I saw a proof that $D_{n}$ is nonabelian for $n \geq 3$ that went the following way:
Let $a,b$ are arbitrary elements of $D_{n}$. Suppose to the contrary that $ab = ba$. Then, we must have that $ab = ba \, \implies \, abb^{-1} = bab^{-1} \, \implies \, a = bab^{-1} = a^{-1}$. Therefore, $a^{2} = e$, and so $n \leq 2$.
There are two things about this proof that I do not understand:
How does $a = bab^{-1}$ imply that $bab^{-1} = a^{-1}$? I have tried multiplying $ab=ba$ on both sides by $a^{-1}$s and $b^{-1}$s, and still cannot derive that $a^{-1}=bab^{-1}$. Could someone show me algebraically and in detail where this comes from?
Also, why does $a^{2} = e$ imply that $n \leq 2$?
Could somebody please answer and explain these things to me?
Thank you.
This proof is not quite correct, but it can be fixed. Let us suppose that the definition of $D_n$ you have to work with, is that $D_n$ is the group of symmetries of a regular $n$-gon. Let $r$ denote a rotation of $2\pi/n$ about the center of the $n$-gon, and let $s$ denote a reflection in a line passing through the center of the $n$-gon.

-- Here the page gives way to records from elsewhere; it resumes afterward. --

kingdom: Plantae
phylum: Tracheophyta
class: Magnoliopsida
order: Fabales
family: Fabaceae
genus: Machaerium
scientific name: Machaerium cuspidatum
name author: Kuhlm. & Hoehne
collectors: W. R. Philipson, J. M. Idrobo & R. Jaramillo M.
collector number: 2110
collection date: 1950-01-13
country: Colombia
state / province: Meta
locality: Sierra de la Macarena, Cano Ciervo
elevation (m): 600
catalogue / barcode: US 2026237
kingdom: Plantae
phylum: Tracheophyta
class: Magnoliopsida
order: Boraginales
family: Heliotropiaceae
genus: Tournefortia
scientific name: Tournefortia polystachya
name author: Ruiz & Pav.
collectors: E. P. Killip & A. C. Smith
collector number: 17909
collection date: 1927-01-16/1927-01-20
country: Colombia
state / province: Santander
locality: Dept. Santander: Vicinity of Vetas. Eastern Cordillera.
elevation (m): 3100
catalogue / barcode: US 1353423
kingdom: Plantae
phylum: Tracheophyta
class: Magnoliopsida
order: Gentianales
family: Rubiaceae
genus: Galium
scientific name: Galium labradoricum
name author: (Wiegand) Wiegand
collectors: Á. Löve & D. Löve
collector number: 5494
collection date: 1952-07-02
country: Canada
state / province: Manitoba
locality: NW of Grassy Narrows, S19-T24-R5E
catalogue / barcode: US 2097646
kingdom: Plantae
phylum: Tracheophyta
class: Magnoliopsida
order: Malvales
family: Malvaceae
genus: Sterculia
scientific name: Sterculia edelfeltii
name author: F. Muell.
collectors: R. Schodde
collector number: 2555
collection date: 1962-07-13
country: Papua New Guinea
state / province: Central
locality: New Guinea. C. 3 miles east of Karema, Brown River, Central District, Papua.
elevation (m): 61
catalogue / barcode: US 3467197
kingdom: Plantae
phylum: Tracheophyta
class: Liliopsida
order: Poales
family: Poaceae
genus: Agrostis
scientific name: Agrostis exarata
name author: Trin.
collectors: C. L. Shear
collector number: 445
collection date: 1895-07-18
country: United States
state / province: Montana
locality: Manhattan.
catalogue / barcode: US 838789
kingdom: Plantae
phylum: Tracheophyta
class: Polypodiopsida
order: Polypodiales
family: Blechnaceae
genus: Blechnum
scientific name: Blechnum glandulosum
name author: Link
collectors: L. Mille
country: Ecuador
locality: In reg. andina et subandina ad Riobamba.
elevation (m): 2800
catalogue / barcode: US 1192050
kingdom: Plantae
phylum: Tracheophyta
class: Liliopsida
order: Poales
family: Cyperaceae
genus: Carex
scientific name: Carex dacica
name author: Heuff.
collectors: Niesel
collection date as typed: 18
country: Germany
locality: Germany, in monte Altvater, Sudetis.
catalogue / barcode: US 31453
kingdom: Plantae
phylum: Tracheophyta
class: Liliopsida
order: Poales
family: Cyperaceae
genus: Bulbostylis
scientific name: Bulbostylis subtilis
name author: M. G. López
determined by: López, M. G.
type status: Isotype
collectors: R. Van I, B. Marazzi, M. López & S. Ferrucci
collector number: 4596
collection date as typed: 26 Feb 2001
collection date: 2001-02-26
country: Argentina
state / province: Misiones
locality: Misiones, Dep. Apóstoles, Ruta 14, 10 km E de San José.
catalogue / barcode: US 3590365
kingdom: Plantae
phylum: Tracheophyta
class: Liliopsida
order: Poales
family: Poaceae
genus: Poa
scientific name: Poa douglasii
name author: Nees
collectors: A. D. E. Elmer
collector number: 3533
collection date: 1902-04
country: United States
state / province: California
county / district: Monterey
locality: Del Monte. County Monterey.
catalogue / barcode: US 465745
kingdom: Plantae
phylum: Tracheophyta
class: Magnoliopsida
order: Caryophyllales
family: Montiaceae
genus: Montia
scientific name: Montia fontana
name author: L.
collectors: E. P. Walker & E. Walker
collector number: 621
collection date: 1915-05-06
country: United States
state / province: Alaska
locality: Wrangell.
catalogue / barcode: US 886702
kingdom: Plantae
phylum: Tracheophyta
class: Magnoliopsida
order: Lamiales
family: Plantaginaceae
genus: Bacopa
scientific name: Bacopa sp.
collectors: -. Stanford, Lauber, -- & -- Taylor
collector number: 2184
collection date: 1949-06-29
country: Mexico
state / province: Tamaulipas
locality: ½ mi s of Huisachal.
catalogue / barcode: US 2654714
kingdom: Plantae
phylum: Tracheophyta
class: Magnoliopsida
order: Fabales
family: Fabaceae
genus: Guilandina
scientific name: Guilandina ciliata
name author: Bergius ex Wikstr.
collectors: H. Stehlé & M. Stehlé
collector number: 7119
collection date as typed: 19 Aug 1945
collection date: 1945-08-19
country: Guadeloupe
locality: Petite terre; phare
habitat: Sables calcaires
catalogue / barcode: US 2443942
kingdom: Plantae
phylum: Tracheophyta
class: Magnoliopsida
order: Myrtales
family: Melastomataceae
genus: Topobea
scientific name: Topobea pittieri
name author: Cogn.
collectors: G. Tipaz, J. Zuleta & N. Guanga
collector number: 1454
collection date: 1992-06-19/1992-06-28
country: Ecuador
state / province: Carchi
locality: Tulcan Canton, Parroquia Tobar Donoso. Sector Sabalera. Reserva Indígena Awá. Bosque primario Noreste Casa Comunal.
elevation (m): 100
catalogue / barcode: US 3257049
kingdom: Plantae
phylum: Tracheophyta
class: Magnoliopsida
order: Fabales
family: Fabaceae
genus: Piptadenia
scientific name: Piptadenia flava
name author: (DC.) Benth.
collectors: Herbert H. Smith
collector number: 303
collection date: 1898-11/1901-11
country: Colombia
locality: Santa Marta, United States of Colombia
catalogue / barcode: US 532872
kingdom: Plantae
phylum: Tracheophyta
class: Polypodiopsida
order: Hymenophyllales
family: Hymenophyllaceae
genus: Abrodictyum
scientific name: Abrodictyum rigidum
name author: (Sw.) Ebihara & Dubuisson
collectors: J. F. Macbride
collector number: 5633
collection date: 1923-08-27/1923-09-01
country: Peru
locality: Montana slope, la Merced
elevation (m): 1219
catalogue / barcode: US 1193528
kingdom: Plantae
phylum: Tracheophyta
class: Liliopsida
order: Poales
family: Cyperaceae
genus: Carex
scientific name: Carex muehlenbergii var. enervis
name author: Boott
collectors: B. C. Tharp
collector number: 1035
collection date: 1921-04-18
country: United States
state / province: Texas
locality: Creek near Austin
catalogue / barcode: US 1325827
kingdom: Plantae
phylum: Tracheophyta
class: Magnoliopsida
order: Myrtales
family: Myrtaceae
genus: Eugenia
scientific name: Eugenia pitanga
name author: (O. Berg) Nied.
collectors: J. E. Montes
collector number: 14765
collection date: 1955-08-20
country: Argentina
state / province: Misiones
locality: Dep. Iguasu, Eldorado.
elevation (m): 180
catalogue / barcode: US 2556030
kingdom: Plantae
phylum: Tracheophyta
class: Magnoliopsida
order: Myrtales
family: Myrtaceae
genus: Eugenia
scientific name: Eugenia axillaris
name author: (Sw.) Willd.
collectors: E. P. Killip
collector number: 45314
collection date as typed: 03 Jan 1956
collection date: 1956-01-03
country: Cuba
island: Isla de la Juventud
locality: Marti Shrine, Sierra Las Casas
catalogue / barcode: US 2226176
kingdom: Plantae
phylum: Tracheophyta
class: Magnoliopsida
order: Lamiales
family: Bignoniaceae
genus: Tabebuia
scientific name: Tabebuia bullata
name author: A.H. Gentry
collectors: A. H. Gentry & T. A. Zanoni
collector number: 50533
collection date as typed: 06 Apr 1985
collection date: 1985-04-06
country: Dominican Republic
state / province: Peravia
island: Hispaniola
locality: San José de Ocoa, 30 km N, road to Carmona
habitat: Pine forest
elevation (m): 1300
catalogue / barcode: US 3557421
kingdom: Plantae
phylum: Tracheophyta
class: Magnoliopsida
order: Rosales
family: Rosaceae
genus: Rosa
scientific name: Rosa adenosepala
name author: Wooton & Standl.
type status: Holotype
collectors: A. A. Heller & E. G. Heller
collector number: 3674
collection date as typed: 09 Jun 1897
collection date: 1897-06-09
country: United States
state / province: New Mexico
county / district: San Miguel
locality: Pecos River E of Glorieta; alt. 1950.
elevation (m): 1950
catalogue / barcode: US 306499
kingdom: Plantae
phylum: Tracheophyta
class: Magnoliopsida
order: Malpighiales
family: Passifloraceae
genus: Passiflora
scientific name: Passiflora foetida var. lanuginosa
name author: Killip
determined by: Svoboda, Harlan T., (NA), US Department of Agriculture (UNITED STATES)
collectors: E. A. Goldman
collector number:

Then the order of $r$ is $n$, and $r$ and $s$ satisfy the following relation
$$ sr = r^{-1}s.$$
The best way to understand this relation is to try to imagine how both the left and right side act on the regular $n$-gon. To do $sr$, is to first rotate by $2\pi/n$ and reflect by $s$, and to do $r^{-1}s$ is to first reflect, and then rotate by $2\pi/n$ in the opposite direction.
We could formally prove the relation in the following way. Let the $n$-gon sit with its center at the origin of the complex plane, and $r$ be the map $z\mapsto e^{2\pi i/n}z$ and $s$ be the map $z\mapsto\overline{z}$. Its not too hard to see that $r$ does indeed represent a rotation of $2\pi/n$ radians about the origin, and the complex conjugation map $s$ represents reflection in the real axis.
Then the following computation proves the relation:
$$\overline{e^{2\pi i/n}z} = e^{-2\pi i/n} \overline{z},$$
since $r^{-1}$ is represented by multiplying by the complex number $e^{-2\pi/n}$.
Now that we know that the order of $r$ is $n$, and that $sr=r^{-1}s$, we can proceed with the proof. Suppose that $D_n$ is abelian. Then it must be true that $ab=ba$ for all $a,b\in D_n$. In particular, $rs=sr$. We already know that $sr=r^{-1}s$, hence $rs = r^{-1}s$.
Cancelling $s$ yields $r=r^{-1}$, hence $r^2=e$. Hence the order of $r$ is at most 2. However we know that the order of $r$ is $n$, hence $n\leq 2$.
It follows that $D_n$ is nonabelian when $n\geq 3$.